The Skylarks’ War, Hilary McKay

Aug 20, 2018 11:24



This children’s book is the best thing I’ve read all month and will probably be one of my books of the year. I’ve been a great admirer of Hilary McKay since first reading The Exiles years ago and this book is what you’d expect from her: well written and full of characters you care about. The story begins in the early years of the twentieth century, which fills the adult reader with the dread of foreknowledge. First, there’s Peter and Clarry, brother and sister living with their distant and uncaring father in a cold and neglected house. The children live for their annual visit to their grandparents in Cornwall, where they find sun, sea and endless happy days with their cousin Rupert, a golden boy. Later, there’s Simon, ‘the bony one’, Peter’s schoolfriend and Simon’s sister Vanessa, who becomes Clarry’s best friend. The relations between these five children take the story into their adulthood.

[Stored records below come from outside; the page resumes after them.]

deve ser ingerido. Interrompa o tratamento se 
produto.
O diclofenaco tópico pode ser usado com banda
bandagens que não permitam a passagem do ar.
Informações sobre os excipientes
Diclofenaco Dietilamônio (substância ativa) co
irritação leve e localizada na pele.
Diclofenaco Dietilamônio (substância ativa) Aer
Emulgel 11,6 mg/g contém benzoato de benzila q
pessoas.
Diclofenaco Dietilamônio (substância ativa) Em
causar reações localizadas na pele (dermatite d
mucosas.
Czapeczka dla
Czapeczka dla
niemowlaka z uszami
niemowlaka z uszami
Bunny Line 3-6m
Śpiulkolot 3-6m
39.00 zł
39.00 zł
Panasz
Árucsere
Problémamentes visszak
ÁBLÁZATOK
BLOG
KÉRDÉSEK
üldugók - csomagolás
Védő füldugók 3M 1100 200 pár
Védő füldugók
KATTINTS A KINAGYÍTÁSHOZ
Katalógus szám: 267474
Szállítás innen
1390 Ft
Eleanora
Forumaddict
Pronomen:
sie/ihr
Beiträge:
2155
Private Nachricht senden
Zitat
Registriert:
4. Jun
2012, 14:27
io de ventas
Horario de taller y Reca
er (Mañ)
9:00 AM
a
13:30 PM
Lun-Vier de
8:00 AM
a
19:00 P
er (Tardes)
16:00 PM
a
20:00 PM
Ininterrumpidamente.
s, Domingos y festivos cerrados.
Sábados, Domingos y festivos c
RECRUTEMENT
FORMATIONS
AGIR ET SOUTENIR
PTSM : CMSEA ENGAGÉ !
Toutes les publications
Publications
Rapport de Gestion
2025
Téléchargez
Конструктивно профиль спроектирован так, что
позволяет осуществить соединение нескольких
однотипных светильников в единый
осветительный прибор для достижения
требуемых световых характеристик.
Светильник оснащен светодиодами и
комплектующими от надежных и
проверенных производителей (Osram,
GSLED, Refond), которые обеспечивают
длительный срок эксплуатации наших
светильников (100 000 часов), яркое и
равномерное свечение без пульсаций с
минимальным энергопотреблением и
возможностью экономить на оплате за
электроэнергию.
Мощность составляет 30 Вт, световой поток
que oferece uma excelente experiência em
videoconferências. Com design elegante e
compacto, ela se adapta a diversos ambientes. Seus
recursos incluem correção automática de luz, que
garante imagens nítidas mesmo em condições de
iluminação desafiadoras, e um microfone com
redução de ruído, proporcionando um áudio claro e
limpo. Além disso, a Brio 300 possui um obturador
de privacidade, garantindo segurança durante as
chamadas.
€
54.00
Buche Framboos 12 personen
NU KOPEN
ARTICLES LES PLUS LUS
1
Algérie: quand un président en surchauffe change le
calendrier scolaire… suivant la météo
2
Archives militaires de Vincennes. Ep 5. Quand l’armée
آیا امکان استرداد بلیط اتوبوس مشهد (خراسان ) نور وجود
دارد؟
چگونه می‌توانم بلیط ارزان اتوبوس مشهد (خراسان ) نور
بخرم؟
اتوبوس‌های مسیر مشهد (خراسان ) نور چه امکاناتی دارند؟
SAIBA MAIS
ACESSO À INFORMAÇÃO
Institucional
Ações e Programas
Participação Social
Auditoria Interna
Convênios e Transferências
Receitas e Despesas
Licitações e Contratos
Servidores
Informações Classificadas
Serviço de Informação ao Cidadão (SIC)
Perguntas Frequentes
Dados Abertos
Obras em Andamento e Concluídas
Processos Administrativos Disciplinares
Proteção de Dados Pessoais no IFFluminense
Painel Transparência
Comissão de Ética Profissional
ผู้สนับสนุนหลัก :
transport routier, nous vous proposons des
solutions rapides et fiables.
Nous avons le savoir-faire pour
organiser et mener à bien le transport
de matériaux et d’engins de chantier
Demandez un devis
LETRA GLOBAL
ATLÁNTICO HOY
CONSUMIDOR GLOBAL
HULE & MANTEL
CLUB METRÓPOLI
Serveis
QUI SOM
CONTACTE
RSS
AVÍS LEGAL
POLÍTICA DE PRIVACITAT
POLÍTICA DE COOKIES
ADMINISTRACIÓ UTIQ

Clarry is an adorable heroine. She’s loving, even when she gets little return for her love from an indifferent father and bad-tempered brother and unquestioningly accepting of the hardness of her life. Luckily, after meeting Vanessa, she determines to go to the Grammar School, where she turns out to be clever. Her father considers education for girls a waste of time but with the help of teachers and Peter, Clarry learns to be ambitious. Poor girl; she’s so badly dressed, so naïve, so anxious to help and please everyone. This makes her sound like a horrid little prig but she so isn’t.

By the time war breaks out, only Rupert is old enough to fight. The others are all still at school and Peter can never be a soldier because of a crippled leg. Life on the home front consists of endless making do, worrying, writing letters to the front and for Vanessa, nursing. Naturally, no one at home can imagine the horrors of the Western Front and Rupert does not enlighten them. Tragedy, humour, love and friendship are all mixed together in a very enjoyable way.

I do have a caveat. The publishers aim this book at nine to eleven-year-olds. When I was nine I had frightened myself reading Jane Eyre and Oliver Twist but most of my fiction reading consisted of happy family stories by Monica Edwards, Noel Streatfeild and Jane Shaw. How would I have coped with slaughtered horses, massacred men and homosexuality? I can’t imagine. Modern children are more exposed to horrors than we were and it’s up to parents to decide whether a book like this is nightmare-inducing or life-enhancing. I think the latter.

I read this thanks to the publishers and NetGalley and it will be out on 20th September. Only a month to wait!